Given information Start Marker

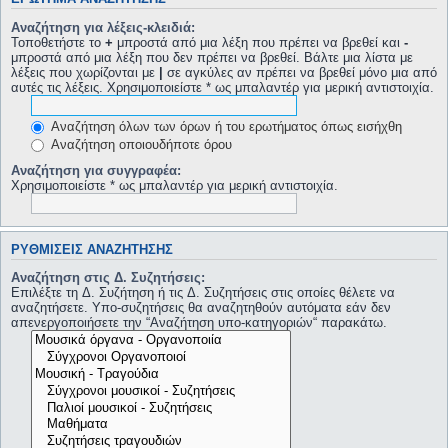
Αναζήτηση για λέξεις-κλειδιά:
Τοποθετήστε το
+
μπροστά από μια λέξη που πρέπει να βρεθεί και
-
μπροστά από μια λέξη που δεν πρέπει να βρεθεί. Βάλτε μια λίστα με
λέξεις που χωρίζονται με
|
σε αγκύλες αν πρέπει να βρεθεί μόνο μια από
αυτές τις λέξεις. Χρησιμοποιείστε * ως μπαλαντέρ για μερική αντιστοιχία.
Αναζήτηση όλων των όρων ή του ερωτήματος όπως εισήχθη
Αναζήτηση οποιουδήποτε όρου
Αναζήτηση για συγγραφέα:
Χρησιμοποιείστε * ως μπαλαντέρ για μερική αντιστοιχία.
ΡΥΘΜΊΣΕΙΣ ΑΝΑΖΉΤΗΣΗΣ
Αναζήτηση στις Δ. Συζητήσεις:
Επιλέξτε τη Δ. Συζήτηση ή τις Δ. Συζητήσεις στις οποίες θέλετε να
αναζητήσετε. Υπο-συζητήσεις θα αναζητηθούν αυτόματα εάν δεν
απενεργοποιήσετε την “Αναζήτηση υπο-κατηγοριών“ παρακάτω.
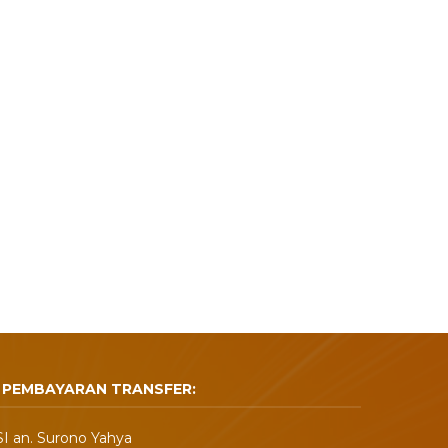
PEMBAYARAN TRANSFER:
I an. Surono Yahya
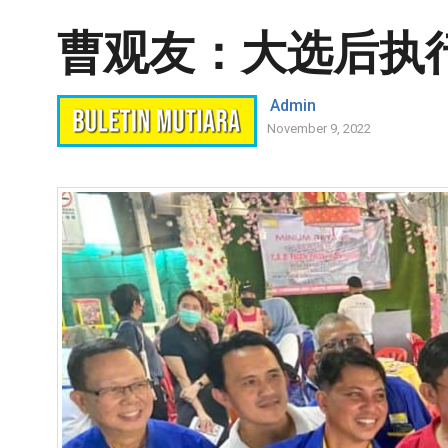
曹观友：大选后执
Admin
November 9, 2022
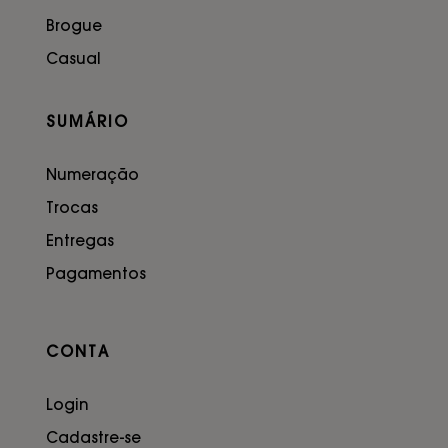
Brogue
Casual
SUMÁRIO
Numeração
Trocas
Entregas
Pagamentos
CONTA
Login
Cadastre-se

Given information End Marker

Reproduce the whole listing above word for word, but not its pictures.

Αναζήτηση για λέξεις-κλειδιά:
Τοποθετήστε το
+
μπροστά από μια λέξη που πρέπει να βρεθεί και
-
μπροστά από μια λέξη που δεν πρέπει να βρεθεί. Βάλτε μια λίστα με
λέξεις που χωρίζονται με
|
σε αγκύλες αν πρέπει να βρεθεί μόνο μια από
αυτές τις λέξεις. Χρησιμοποιείστε * ως μπαλαντέρ για μερική αντιστοιχία.
Αναζήτηση όλων των όρων ή του ερωτήματος όπως εισήχθη
Αναζήτηση οποιουδήποτε όρου
Αναζήτηση για συγγραφέα:
Χρησιμοποιείστε * ως μπαλαντέρ για μερική αντιστοιχία.
ΡΥΘΜΊΣΕΙΣ ΑΝΑΖΉΤΗΣΗΣ
Αναζήτηση στις Δ. Συζητήσεις:
Επιλέξτε τη Δ. Συζήτηση ή τις Δ. Συζητήσεις στις οποίες θέλετε να
αναζητήσετε. Υπο-συζητήσεις θα αναζητηθούν αυτόματα εάν δεν
απενεργοποιήσετε την “Αναζήτηση υπο-κατηγοριών“ παρακάτω.
PEMBAYARAN TRANSFER:
I an. Surono Yahya
曹观友：大选后执
Admin
November 9, 2022
Brogue
Casual
SUMÁRIO
Numeração
Trocas
Entregas
Pagamentos
CONTA
Login
Cadastre-se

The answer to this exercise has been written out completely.